- Short task 1
In the GitOps article, how often does the ArgoCD Controller poll the Manifest Repository?

* * * * * * * * *

GitOps at Scale: Kubernetes & ArgoCD for Microservices

Q: "What is GitOps?"

"GitOps is a critical architectural pattern or system discussed in this guide. Why kubectl apply is dangerous. Learn how to automate a 21-service Go platform using ArgoCD App-of-Apps, Kustomize, and git revert rollbacks."

Q: "How does GitOps compare to traditional alternatives?"

"Unlike legacy systems, GitOps introduces modern microservices or event-driven paradigms that scale efficiently. This article explores the exact tradeoffs and engineering constraints involved."

Answer-first: Why kubectl apply is dangerous. Learn how to automate a 21-service Go platform using ArgoCD App-of-Apps, Kustomize, and git revert rollbacks.

Building 21 well-architected Go microservices is only half the battle. If your deployment process relies on an engineer running kubectl apply from their laptop on a Friday afternoon, you haven’t built an enterprise platform — you’ve built a ticking time bomb.

When designing this composable e-commerce ecosystem, we made one hard architectural rule from day one: no human touches the production cluster directly. Everything flows through Git. ArgoCD enforces it.

The GitOps Mental Model: Git is the Source of Truth

The core principle: a Git repository is the declarative desired state of your entire infrastructure. ArgoCD is the enforcement agent that continuously reconciles cluster state to match that Git state.

This is fundamentally different from a traditional CI/CD push model:

graph LR
    subgraph "CI Pipeline — Code"
        DEV["Developer"] -- "git push" --> APP["App Repository"]
        APP -- "GitHub Actions" --> DOCKER[("Container Registry")]
    end

    subgraph "CD Pipeline — GitOps"
        DOCKER -- "Updates image tag in" --> MAN["Manifest Repository"]
        ARGO["ArgoCD Controller"] -- "Polls every 3 min" --> MAN
    end

    subgraph "Kubernetes Cluster"
        ARGO -- "Applies diff, rolling restart" --> K8S["K8s Nodes"]
    end

CI: Engineer pushes Go code → GitHub Actions tests, builds the binary, pushes a Docker image to the registry, then opens a PR on a separate Manifest Repository updating the image tag.
CD: ArgoCD watches the Manifest Repo. When the PR is merged, ArgoCD detects the drift between desired state (Git) and actual state (cluster), and self-corrects automatically.

* * * * * * * * *

- Short task 2
From the records below, copy word for word the stretch from the line containing "order: Chitonida" through the line containing "scientific name: Alnus glutinosa".

* * * * * * * * *

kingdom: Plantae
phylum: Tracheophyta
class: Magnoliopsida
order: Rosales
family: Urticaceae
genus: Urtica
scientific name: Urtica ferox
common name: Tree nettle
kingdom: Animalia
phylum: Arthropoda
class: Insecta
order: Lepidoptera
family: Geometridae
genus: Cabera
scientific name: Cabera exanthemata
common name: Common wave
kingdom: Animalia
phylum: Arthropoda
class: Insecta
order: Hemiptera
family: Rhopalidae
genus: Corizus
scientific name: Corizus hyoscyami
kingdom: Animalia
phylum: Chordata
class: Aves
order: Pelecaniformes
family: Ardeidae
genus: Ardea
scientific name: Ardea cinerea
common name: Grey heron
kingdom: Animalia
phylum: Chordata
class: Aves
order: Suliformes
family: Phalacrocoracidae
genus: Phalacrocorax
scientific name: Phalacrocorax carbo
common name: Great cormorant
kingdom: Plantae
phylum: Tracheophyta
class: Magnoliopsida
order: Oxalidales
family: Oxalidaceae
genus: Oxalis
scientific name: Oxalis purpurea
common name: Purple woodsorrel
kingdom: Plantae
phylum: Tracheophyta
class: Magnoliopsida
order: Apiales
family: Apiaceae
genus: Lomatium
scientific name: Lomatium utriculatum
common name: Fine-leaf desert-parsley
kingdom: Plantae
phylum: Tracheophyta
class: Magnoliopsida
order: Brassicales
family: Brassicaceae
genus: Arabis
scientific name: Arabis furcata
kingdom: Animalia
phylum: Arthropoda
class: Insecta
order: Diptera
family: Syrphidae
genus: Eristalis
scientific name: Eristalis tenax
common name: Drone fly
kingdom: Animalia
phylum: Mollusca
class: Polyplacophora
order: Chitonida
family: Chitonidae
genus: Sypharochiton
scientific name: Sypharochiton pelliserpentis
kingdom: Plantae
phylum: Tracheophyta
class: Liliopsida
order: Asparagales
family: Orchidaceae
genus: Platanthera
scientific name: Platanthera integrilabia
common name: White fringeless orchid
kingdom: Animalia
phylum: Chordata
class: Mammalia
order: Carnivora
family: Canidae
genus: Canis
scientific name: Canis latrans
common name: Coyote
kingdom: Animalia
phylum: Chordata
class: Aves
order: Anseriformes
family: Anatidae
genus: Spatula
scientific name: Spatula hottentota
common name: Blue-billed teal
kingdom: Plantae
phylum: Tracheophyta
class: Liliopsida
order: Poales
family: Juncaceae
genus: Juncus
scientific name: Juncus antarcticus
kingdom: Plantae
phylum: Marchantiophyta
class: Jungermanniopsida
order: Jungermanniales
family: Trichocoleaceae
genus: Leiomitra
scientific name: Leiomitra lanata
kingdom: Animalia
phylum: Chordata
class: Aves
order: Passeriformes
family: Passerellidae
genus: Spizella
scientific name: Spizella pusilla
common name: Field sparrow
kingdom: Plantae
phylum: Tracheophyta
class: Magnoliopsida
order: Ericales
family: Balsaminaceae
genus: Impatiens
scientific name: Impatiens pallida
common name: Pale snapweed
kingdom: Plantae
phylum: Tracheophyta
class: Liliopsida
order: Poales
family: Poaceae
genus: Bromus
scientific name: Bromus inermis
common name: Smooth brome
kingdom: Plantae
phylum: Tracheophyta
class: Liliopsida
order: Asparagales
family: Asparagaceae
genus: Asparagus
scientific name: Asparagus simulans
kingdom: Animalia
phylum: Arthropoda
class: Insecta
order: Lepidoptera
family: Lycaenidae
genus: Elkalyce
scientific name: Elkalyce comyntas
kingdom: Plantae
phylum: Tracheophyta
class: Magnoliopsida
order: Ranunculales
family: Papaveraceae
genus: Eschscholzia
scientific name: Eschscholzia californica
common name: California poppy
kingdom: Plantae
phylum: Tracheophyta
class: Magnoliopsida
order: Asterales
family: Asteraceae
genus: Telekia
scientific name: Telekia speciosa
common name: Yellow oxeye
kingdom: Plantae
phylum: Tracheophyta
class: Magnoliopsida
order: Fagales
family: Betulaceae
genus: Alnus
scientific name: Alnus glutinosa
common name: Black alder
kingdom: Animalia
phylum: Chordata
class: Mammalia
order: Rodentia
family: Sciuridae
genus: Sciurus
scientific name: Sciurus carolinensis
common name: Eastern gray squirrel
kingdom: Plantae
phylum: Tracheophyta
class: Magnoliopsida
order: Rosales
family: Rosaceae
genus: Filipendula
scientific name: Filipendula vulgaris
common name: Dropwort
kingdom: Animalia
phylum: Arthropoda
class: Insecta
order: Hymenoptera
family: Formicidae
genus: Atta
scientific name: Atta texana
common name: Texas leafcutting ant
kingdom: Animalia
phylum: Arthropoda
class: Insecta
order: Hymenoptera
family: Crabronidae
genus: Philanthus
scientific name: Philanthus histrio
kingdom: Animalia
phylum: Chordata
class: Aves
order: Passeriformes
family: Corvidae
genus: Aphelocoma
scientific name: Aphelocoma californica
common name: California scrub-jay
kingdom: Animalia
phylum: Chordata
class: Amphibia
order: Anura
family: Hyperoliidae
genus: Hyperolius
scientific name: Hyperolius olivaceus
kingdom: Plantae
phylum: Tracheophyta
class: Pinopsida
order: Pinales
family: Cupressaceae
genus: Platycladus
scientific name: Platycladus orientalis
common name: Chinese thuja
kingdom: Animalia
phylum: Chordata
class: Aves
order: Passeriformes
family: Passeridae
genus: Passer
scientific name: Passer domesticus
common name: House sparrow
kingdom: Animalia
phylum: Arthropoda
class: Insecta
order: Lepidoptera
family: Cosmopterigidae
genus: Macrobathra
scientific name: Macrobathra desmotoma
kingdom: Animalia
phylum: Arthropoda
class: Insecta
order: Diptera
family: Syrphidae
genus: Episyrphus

* * * * * * * * *

- Full solution 1
Every 3 minutes.

- Full solution 2
order: Chitonida
family: Chitonidae
genus: Sypharochiton
scientific name: Sypharochiton pelliserpentis
kingdom: Plantae
phylum: Tracheophyta
class: Liliopsida
order: Asparagales
family: Orchidaceae
genus: Platanthera
scientific name: Platanthera integrilabia
common name: White fringeless orchid
kingdom: Animalia
phylum: Chordata
class: Mammalia
order: Carnivora
family: Canidae
genus: Canis
scientific name: Canis latrans
common name: Coyote
kingdom: Animalia
phylum: Chordata
class: Aves
order: Anseriformes
family: Anatidae
genus: Spatula
scientific name: Spatula hottentota
common name: Blue-billed teal
kingdom: Plantae
phylum: Tracheophyta
class: Liliopsida
order: Poales
family: Juncaceae
genus: Juncus
scientific name: Juncus antarcticus
kingdom: Plantae
phylum: Marchantiophyta
class: Jungermanniopsida
order: Jungermanniales
family: Trichocoleaceae
genus: Leiomitra
scientific name: Leiomitra lanata
kingdom: Animalia
phylum: Chordata
class: Aves
order: Passeriformes
family: Passerellidae
genus: Spizella
scientific name: Spizella pusilla
common name: Field sparrow
kingdom: Plantae
phylum: Tracheophyta
class: Magnoliopsida
order: Ericales
family: Balsaminaceae
genus: Impatiens
scientific name: Impatiens pallida
common name: Pale snapweed
kingdom: Plantae
phylum: Tracheophyta
class: Liliopsida
order: Poales
family: Poaceae
genus: Bromus
scientific name: Bromus inermis
common name: Smooth brome
kingdom: Plantae
phylum: Tracheophyta
class: Liliopsida
order: Asparagales
family: Asparagaceae
genus: Asparagus
scientific name: Asparagus simulans
kingdom: Animalia
phylum: Arthropoda
class: Insecta
order: Lepidoptera
family: Lycaenidae
genus: Elkalyce
scientific name: Elkalyce comyntas
kingdom: Plantae
phylum: Tracheophyta
class: Magnoliopsida
order: Ranunculales
family: Papaveraceae
genus: Eschscholzia
scientific name: Eschscholzia californica
common name: California poppy
kingdom: Plantae
phylum: Tracheophyta
class: Magnoliopsida
order: Asterales
family: Asteraceae
genus: Telekia
scientific name: Telekia speciosa
common name: Yellow oxeye
kingdom: Plantae
phylum: Tracheophyta
class: Magnoliopsida
order: Fagales
family: Betulaceae
genus: Alnus
scientific name: Alnus glutinosa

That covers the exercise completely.